Ce qui semble le plus intéressant dans l’art de la gravure c’est son aspect progressif. L’objet d’art ne naît qu’après être passé par une suite de phases, une série de transformations. Or ces phases se distinguent par le type de travail de la main qu’elles requièrent. Chacune d’elles suppose un mouvement, une approche et une sensation différents des autres, et c’est au fil de leur succession que le graveur va être affronté à la perte comme part importante impliquée dans la progression du processus de création. Compte tenu de la violence du travail, la moindre petite erreur est difficilement réparable, comme nous l’avons souligné antérieurement. Il s’agit d’arracher par la pointe, de brûler par le feu et de jeter l’eau forte : la main expose l’objet d’art à ses limites. Elle détruit pour faire naître, l’expose à la perte pour le retrouver sous une nouvelle forme. La matière, après le passage par ces phases, ne garde plus sa noblesse primaire : Meaume l’a fait passer à l’état de ruines pour créer. Et le résultat est l’ensemble de ce qui reste : ce regroupement de parties de métal creusées, déchirées, rongées par l’acide ou brûlées par le feu.

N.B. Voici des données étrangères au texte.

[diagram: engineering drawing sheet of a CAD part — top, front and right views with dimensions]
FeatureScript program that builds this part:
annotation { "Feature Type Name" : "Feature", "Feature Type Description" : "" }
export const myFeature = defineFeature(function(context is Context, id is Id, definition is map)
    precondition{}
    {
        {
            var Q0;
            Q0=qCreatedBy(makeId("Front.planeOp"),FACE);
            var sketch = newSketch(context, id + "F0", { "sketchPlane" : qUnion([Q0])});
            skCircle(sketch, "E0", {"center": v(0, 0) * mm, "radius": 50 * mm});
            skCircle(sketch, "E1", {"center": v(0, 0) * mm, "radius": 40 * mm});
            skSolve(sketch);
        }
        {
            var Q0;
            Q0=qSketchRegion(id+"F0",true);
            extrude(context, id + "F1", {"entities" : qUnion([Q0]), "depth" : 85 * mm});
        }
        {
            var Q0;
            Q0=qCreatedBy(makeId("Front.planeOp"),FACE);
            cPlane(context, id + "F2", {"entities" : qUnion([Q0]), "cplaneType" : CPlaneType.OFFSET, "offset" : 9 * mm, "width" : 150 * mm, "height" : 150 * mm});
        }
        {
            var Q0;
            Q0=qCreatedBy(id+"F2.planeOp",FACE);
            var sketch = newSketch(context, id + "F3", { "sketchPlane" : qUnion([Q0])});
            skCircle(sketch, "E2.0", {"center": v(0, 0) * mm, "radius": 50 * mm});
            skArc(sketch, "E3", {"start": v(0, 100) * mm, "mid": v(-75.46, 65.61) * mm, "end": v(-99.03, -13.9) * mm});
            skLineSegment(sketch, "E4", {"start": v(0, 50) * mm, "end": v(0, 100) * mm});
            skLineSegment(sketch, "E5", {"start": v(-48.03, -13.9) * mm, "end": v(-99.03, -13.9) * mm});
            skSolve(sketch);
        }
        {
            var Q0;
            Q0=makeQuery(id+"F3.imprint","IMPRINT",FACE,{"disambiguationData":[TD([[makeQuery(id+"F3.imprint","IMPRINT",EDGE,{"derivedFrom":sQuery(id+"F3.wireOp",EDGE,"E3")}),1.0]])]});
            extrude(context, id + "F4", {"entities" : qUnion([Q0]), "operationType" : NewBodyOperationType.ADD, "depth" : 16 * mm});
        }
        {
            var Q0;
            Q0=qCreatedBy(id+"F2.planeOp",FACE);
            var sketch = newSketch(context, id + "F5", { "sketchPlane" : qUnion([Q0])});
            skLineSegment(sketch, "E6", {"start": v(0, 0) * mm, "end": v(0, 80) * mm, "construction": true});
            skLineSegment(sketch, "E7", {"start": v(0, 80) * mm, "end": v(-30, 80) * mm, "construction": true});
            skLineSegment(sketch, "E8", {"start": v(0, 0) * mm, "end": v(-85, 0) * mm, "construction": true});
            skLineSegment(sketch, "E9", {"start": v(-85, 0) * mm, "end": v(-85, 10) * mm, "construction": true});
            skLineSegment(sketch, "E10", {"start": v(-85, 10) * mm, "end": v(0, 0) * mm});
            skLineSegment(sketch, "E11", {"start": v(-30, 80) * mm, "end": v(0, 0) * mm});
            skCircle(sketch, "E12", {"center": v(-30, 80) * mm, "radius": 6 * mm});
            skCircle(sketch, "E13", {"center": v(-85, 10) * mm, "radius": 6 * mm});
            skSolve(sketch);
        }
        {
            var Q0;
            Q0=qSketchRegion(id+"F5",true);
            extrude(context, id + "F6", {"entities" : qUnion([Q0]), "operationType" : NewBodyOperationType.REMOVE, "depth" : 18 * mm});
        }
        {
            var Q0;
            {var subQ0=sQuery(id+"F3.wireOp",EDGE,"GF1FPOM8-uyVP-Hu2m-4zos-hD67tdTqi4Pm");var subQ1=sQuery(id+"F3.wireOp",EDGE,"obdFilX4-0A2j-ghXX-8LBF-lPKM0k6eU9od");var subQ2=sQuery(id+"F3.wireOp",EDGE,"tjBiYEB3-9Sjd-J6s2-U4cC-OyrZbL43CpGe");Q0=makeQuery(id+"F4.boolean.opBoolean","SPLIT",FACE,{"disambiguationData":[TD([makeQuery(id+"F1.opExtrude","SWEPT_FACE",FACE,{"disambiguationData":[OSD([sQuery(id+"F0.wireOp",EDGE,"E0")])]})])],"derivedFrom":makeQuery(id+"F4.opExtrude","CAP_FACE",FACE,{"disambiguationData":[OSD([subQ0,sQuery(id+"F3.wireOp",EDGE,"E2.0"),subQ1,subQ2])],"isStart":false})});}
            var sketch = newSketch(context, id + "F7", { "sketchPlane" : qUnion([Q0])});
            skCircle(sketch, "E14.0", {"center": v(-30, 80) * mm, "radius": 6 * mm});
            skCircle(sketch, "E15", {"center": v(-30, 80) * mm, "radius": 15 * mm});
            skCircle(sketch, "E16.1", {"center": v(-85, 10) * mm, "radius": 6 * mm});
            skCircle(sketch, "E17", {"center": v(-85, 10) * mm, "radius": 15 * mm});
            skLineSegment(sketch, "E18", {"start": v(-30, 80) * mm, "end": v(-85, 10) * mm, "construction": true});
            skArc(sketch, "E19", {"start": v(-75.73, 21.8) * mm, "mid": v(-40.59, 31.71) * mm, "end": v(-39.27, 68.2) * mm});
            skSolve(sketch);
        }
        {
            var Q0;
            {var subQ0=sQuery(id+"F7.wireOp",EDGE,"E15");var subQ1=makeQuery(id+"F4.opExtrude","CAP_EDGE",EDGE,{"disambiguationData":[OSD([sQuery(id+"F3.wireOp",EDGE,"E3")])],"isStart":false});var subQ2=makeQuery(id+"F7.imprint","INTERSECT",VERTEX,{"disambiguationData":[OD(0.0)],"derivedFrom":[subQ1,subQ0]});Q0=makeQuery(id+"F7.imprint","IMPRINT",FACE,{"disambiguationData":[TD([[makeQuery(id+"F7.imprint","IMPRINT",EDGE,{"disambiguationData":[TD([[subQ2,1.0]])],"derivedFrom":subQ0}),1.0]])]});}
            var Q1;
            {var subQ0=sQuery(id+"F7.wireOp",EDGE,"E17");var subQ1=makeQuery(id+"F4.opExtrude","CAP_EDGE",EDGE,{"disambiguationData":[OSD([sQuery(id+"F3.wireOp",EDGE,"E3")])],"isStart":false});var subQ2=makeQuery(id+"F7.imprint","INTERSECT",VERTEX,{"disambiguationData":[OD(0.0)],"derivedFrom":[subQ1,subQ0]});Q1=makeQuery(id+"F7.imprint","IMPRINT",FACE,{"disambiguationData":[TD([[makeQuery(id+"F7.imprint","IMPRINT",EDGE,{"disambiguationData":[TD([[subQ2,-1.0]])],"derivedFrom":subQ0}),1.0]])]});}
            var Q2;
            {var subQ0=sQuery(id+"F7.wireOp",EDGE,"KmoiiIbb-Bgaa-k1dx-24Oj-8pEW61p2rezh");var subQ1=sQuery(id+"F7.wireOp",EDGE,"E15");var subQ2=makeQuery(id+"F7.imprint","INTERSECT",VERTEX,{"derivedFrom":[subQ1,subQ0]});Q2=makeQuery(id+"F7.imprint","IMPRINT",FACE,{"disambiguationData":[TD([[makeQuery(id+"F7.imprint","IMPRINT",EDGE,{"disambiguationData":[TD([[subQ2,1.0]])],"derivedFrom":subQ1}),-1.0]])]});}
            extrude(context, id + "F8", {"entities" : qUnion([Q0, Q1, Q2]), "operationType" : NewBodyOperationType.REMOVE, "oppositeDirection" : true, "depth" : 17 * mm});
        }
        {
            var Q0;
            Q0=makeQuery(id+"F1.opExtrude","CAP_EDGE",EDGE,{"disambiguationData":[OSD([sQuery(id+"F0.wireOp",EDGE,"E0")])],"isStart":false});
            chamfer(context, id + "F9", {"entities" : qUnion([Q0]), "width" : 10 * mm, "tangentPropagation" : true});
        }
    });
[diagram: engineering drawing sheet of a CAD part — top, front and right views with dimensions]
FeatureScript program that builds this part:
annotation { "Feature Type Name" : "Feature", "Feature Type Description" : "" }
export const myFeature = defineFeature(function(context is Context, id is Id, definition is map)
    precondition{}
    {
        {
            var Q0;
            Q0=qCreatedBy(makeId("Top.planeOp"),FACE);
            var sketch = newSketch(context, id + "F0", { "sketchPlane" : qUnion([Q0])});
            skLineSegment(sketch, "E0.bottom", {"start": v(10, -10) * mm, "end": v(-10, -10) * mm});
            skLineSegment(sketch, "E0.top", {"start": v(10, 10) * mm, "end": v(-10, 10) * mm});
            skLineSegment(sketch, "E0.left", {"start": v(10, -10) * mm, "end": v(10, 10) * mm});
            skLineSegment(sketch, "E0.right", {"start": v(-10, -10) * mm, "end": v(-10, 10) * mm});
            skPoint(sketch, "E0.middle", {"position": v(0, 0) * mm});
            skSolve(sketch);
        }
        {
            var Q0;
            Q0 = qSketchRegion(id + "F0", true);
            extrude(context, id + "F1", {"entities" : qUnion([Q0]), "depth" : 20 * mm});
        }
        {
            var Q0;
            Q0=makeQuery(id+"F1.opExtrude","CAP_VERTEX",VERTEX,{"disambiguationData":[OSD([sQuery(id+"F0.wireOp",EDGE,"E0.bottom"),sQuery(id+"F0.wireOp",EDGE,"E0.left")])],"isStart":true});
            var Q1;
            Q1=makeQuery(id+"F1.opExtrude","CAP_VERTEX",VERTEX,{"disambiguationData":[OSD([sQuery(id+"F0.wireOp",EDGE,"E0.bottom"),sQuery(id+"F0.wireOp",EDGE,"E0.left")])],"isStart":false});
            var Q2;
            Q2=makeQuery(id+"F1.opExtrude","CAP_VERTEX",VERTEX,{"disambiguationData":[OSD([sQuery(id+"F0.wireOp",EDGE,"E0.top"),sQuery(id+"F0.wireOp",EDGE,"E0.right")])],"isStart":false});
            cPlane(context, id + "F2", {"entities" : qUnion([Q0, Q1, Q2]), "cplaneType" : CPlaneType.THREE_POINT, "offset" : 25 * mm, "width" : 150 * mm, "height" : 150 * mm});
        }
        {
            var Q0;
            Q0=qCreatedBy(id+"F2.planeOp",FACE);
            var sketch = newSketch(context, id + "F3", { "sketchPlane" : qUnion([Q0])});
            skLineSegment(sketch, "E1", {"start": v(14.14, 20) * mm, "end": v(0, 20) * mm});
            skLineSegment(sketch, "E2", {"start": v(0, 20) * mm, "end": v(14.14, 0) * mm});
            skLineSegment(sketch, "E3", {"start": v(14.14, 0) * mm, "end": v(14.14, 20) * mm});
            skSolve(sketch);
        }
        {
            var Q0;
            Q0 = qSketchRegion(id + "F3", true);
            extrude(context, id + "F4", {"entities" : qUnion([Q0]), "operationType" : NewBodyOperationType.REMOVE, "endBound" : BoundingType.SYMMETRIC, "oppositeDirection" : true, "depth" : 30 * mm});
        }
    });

La colère, la violence et l’isolement que nécessite ce travail vont éloigner Meaume des autres. Le fait de vouloir s’exprimer par le biais de son art ne traduit-il pas la conscience d’un défaut du langage humain ? Mais la finalité de ces phases où l’on pratique la perte, est un objet adressé aux gens. Meaume crée pour laisser un message à l’autre et communiquer avec lui. L’artiste choisit le silence et ne fait pas usage du langage, mais il trouve un autre moyen pour amorcer sa quête d’un échange : la main, pour Meaume le graveur, lui sert de langage, et c’est par elle qu’il a l’espoir d’engager un dialogue tactile et sensuel, visant non seulement à créer un objet d’art, mais aussi à permettre une rencontre humaine. Pour cerner ce langage gestuel et muet, nous allons essayer d’étudier les images de la main dans l’œuvre de Quignard.

Notes
164.

La première scène du film de Jacques Malaterre “à mi-mots”, sur Pascal Quignard, nous montre l’écrivain en train de brûler ses manuscrits. Le plaisir de brûler, de détruire, est le premier thème abordé dans le film pour associer l’acte créateur à sa part destructrice. Quignard cite Clovis : « « Incende quod adorasti » (Brûle ce que tu aimes) », Petits traités II, p.549.

165.

Selon Jung, la psychologie de l’acte créateur est à proprement parler une psychologie féminine. L’Ame et la vie, Buchet/Chastel, 1963, p. 219.

166.

Vie secrète, p. 58.

167.

Cette répétition dans la manière de graver est l’équivalent du refrain en musique. Même si Terrasse à Rome est le roman qui n’aborde pas directement le thème de la musique, indirectement il lui emprunte quelques techniques, comme celle de la répétition.

168.

Il explique à Jacques Malaterre : « On ne peut pas écrire en regardant sa main qui écrit. Je n’ai jamais vu ma main écrire. Donc si vous me demandez : - avez-vous écrit ? - je dis, je n’ai jamais écrit. – mais vous avez publié tant de livres ? – Peut-être, mais j’ai jamais vu ma main écrire. »

169.

Blanchot décrit ce côté immaîtrisable propre à la main : «La main se meut dans un temps peu humain, qui n’est pas celui de l’action viable, ni celui de l’espoir, mais plutôt l’ombre du temps, elle-même ombre d’une main glissant irréellement vers un objet devenu son ombre. Cette main éprouve, à certains moments, un besoin très grand de saisir : elle doit prendre le crayon, il le faut, c’est un ordre, une exigence impérieuse. (…) la maîtrise de l’écrivain n’est pas dans la main qui écrit, cette main « malade » qui ne lâche jamais le crayon, qui ne peut le lâcher, car ce qu’elle tient, elle ne le tient pas réellement, ce qu’elle tient appartient à l’ombre, et elle-même est une ombre. La maîtrise est toujours le fait de l’autre main, celle qui n’écrit pas, capable d’intervenir au moment où il faut, de saisir le crayon et de l’écarter. La maîtrise consiste donc dans le pouvoir de cesser d’écrire, d’interrompre ce qui s’écrit, en rendant ses droits et son tranchant décisif à l’instant », L’Espace littéraire, Gallimard, 1995, p. 19.